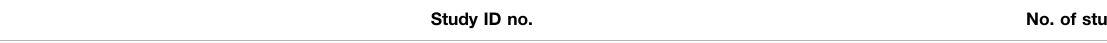
TABLE 11 | Studies relevance to RQs. RQ no. Study ID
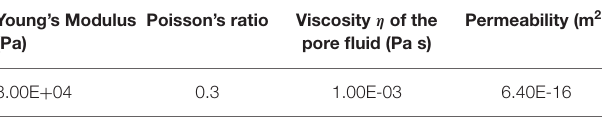
TABLE 1 | The material properties specified for the simulated poroelastic sample. Young’s Modulus (Pa)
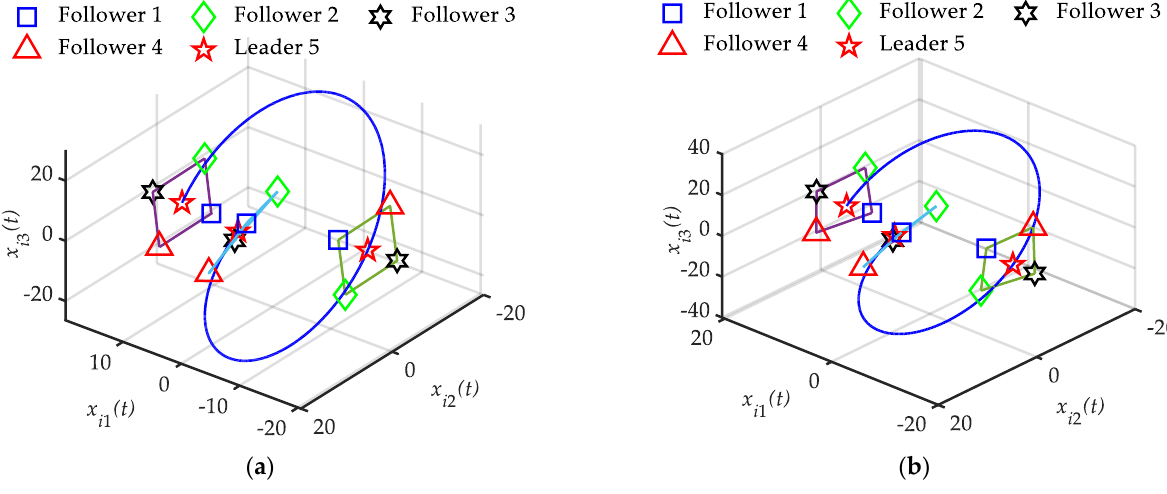
Figure 7. Formation tracking position trajectories and snapshots at different time instants of four followers and one leader. ( a ) Current approach; ( b ) Previous Approach [24].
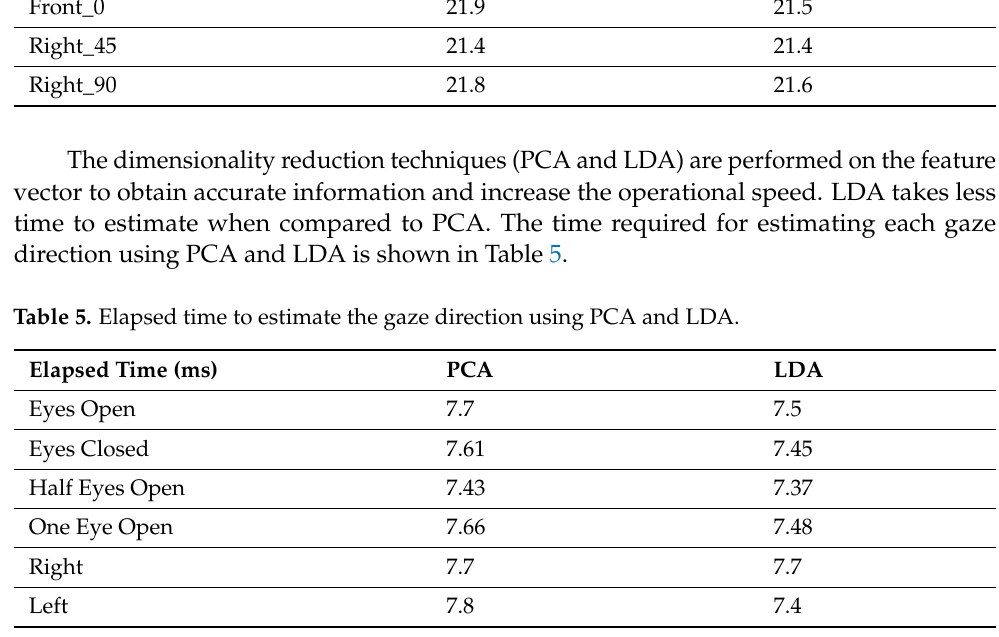
Figure 5. Estimation of gaze direction for varying illumination and occlusion conditions.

* _What you will do_
All lines with the string "Figure" must be copied from the data.

* _Result_
Figure 7. Formation tracking position trajectories and snapshots at different time instants of four followers and one leader. ( a ) Current approach; ( b ) Previous Approach [24].
Figure 5. Estimation of gaze direction for varying illumination and occlusion conditions.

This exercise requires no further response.